- Kategori
- Gündelik Yaşam
Mülkün değilse evimin önü diyemezsin
Valla doğrusunu söyleyim (söyleyeyim değil, TDK ne derse desin kelimeyi bu şekilde değiştirdik) ben herkesin evinin önünü daha düne kadar kendisinin sanıyordum.
Ama bunda bizim suçumuz yok, insanlar öyle davranıyorlardı ki hala da biraz öyle, “Burası benim evimin önü”
Araba eğleyemezsin, oturup kalkamaz durup bekleyemezsin, hatta geçerken bile tereddüt ediyoruz…
Neymiş efendim, burası evinin önüymüş…
İster evinin önü olsun iste arkası, senin mi kardeşim? Hayır. O halde istediğimi yaparım!
“Eşiğimin dibi, evimin kapısı penceresi oraya açılıyor…”
E napalım, herkes evinin önünü sahiplense bize yer kalmaz valla…

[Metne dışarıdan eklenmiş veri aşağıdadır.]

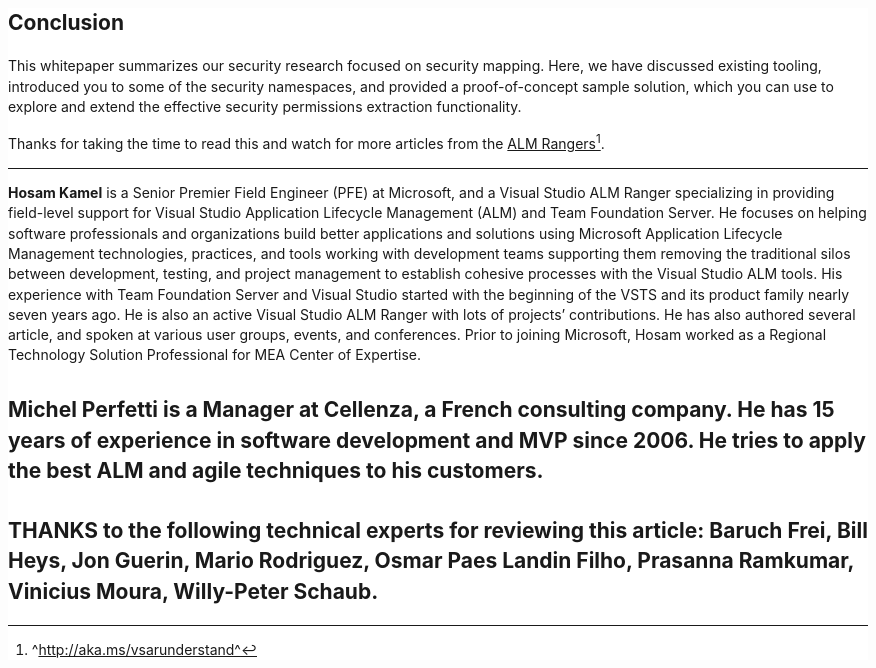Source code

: Conclusion
----------

This whitepaper summarizes our security research focused on security
mapping. Here, we have discussed existing tooling, introduced you to
some of the security namespaces, and provided a proof-of-concept sample
solution, which you can use to explore and extend the effective security
permissions extraction functionality.

Thanks for taking the time to read this and watch for more articles from
the [ALM Rangers](http://aka.ms/vsarunderstand)[^14].

  --------------------------------------------------------------------------------------------------------------------------------------------------------------------------------------------------------------------------------------------------------------------------------------------------------------------------------------------------------------------------------------------------------------------------------------------------------------------------------------------------------------------------------------------------------------------------------------------------------------------------------------------------------------------------------------------------------------------------------------------------------------------------------------------------------------------------------------------------------------------------------------------------------------------------------------------------------------------------------------------------------------------------------------------------------------------------------------------------------
  **Hosam Kamel** is a Senior Premier Field Engineer (PFE) at Microsoft, and a Visual Studio ALM Ranger specializing in providing field-level support for Visual Studio Application Lifecycle Management (ALM) and Team Foundation Server. He focuses on helping software professionals and organizations build better applications and solutions using Microsoft Application Lifecycle Management technologies, practices, and tools working with development teams supporting them removing the traditional silos between development, testing, and project management to establish cohesive processes with the Visual Studio ALM tools. His experience with Team Foundation Server and Visual Studio started with the beginning of the VSTS and its product family nearly seven years ago. He is also an active Visual Studio ALM Ranger with lots of projects’ contributions. He has also authored several article, and spoken at various user groups, events, and conferences. Prior to joining Microsoft, Hosam worked as a Regional Technology Solution Professional for MEA Center of Expertise.

  **Michel Perfetti** is a Manager at Cellenza, a French consulting company. He has 15 years of experience in software development and MVP since 2006. He tries to apply the best ALM and agile techniques to his customers.
  --------------------------------------------------------------------------------------------------------------------------------------------------------------------------------------------------------------------------------------------------------------------------------------------------------------------------------------------------------------------------------------------------------------------------------------------------------------------------------------------------------------------------------------------------------------------------------------------------------------------------------------------------------------------------------------------------------------------------------------------------------------------------------------------------------------------------------------------------------------------------------------------------------------------------------------------------------------------------------------------------------------------------------------------------------------------------------------------------------
  **THANKS** to the following technical experts for reviewing this article: Baruch Frei, Bill Heys, Jon Guerin, Mario Rodriguez, Osmar Paes Landin Filho, Prasanna Ramkumar, Vinicius Moura, Willy-Peter Schaub.
  --------------------------------------------------------------------------------------------------------------------------------------------------------------------------------------------------------------------------------------------------------------------------------------------------------------------------------------------------------------------------------------------------------------------------------------------------------------------------------------------------------------------------------------------------------------------------------------------------------------------------------------------------------------------------------------------------------------------------------------------------------------------------------------------------------------------------------------------------------------------------------------------------------------------------------------------------------------------------------------------------------------------------------------------------------------------------------------------------------

[^1]: ^http://teamprojectmanager.codeplex.com^

[^2]: ^http://www.codeplex.com/site/users/view/jelled^

[^3]: ^http://tfsadmin.codeplex.com^

[^4]: ^http://www.codeplex.com/site/users/view/gholliday^

[^5]: ^http://www.attrice.info/downloads^

[^6]: ^http://aka.ms/widgets^

[^7]: http://msdn.microsoft.com/en-us/library/ms252504.aspx

[^8]: ^http://msdn.microsoft.com/en-us/library/microsoft.teamfoundation.framework.client.isecurityservice.aspx^

[^9]: ^http://msdn.microsoft.com/en-us/library/microsoft.teamfoundation.framework.client.isecurityservice.getsecuritynamespace.aspx^

[^10]: ^http://msdn.microsoft.com/en-us/library/microsoft.teamfoundation.client.tfsconfigurationserver.aspx^

[^11]: ^http://msdn.microsoft.com/en-us/library/microsoft.teamfoundation.framework.client.isecurityservice.aspx^


[^12]: ^http://msdn.microsoft.com/en-us/library/microsoft.teamfoundation.framework.client.isecurityservice.getsecuritynamespace.aspx^
[^13]: ^http://msdn.microsoft.com/en-us/library/microsoft.teamfoundation.client.tfsteamprojectcollection.aspx^
[^14]: ^http://aka.ms/vsarunderstand^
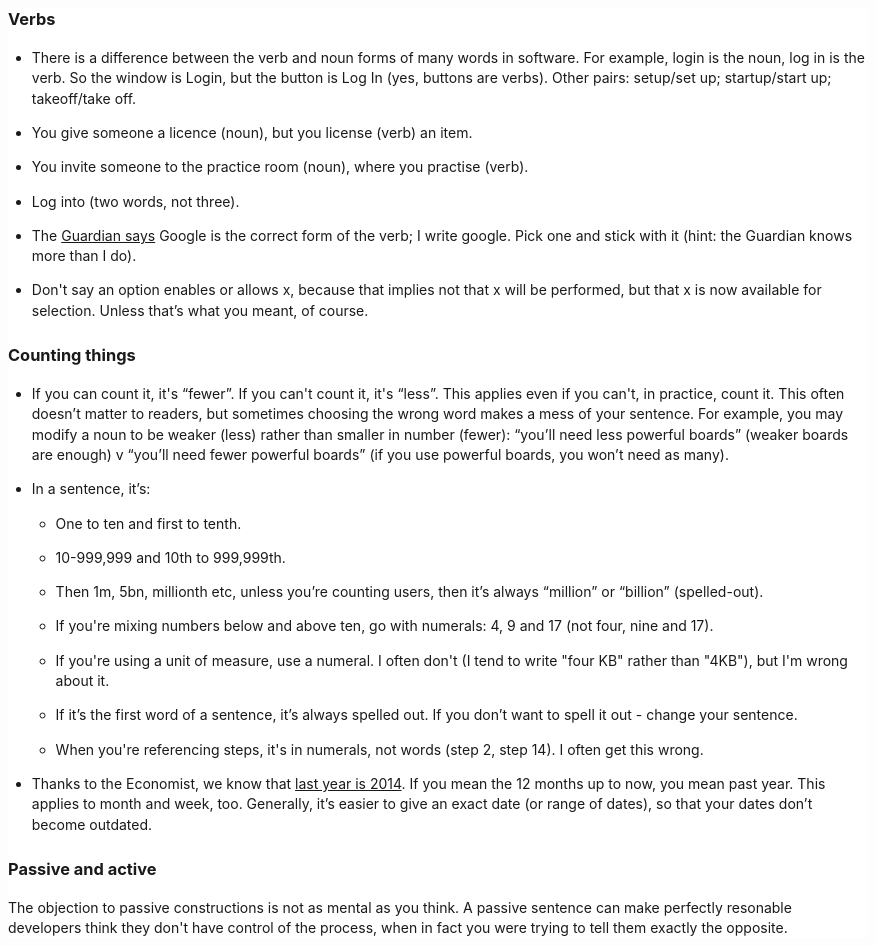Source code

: ### Verbs

* There is a difference between the verb and noun forms of many words in software. For example, login is the noun, log in is the verb. So the window is Login, but the button is Log In (yes, buttons are verbs). Other pairs: setup/set up; startup/start up; takeoff/take off.

* You give someone a licence (noun), but you license (verb) an item.

* You invite someone to the practice room (noun), where you practise (verb).

* Log into (two words, not three).

* The [Guardian says](http://www.theguardian.com/guardian-observer-style-guide-g) Google is the correct form of the verb; I write google. Pick one and stick with it (hint: the Guardian knows more than I do).

* Don't say an option enables or allows x, because that implies not that x will be performed, but that x is now available for selection. Unless that’s what you meant, of course.

### Counting things

* If you can count it, it's “fewer”. If you can't count it, it's “less”. This applies even if you can't, in practice, count it. This often doesn’t matter to readers, but sometimes choosing the wrong word makes a mess of your sentence. For example, you may modify a noun to be weaker (less) rather than smaller in number (fewer): “you’ll need less powerful boards” (weaker boards are enough) v “you’ll need fewer powerful boards” (if you use powerful boards, you won’t need as many).

* In a sentence, it’s:
	
	* One to ten and first to tenth.

	* 10-999,999 and 10th to 999,999th.

	* Then 1m, 5bn, millionth etc, unless you’re counting users, then it’s always “million” or “billion” (spelled-out).

	* If you're mixing numbers below and above ten, go with numerals: 4, 9 and 17 (not four, nine and 17).

	* If you're using a unit of measure, use a numeral. I often don't (I tend to write "four KB" rather than "4KB"), but I'm wrong about it.

	* If it’s the first word of a sentence, it’s always spelled out. If you don’t want to spell it out - change your sentence.

	* When you're referencing steps, it's in numerals, not words (step 2, step 14). I often get this wrong.
	
* Thanks to the Economist, we know that [last year is 2014](http://www.economist.com/styleguide/l#node-21534682). If you mean the 12 months up to now, you mean past year. This applies to month and week, too. Generally, it’s easier to give an exact date (or range of dates), so that your dates don’t become outdated.

### Passive and active

The objection to passive constructions is not as mental as you think. A passive sentence can make perfectly resonable developers think they don't have control of the process, when in fact you were trying to tell them exactly the opposite.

Belediyesi var şunu var bunu var, kimseden hiçbir açıklama yok; adam sahipleniyor burası benim diyor kardeşim, siz niye varsınız Allah aşkına ya!
Buradan geçemezsin diyor. Evimin önünden geçme diyor. Ama geçtiğimiz yerler mutlaka birinin evinin önü ya da arkası, uçalım mı?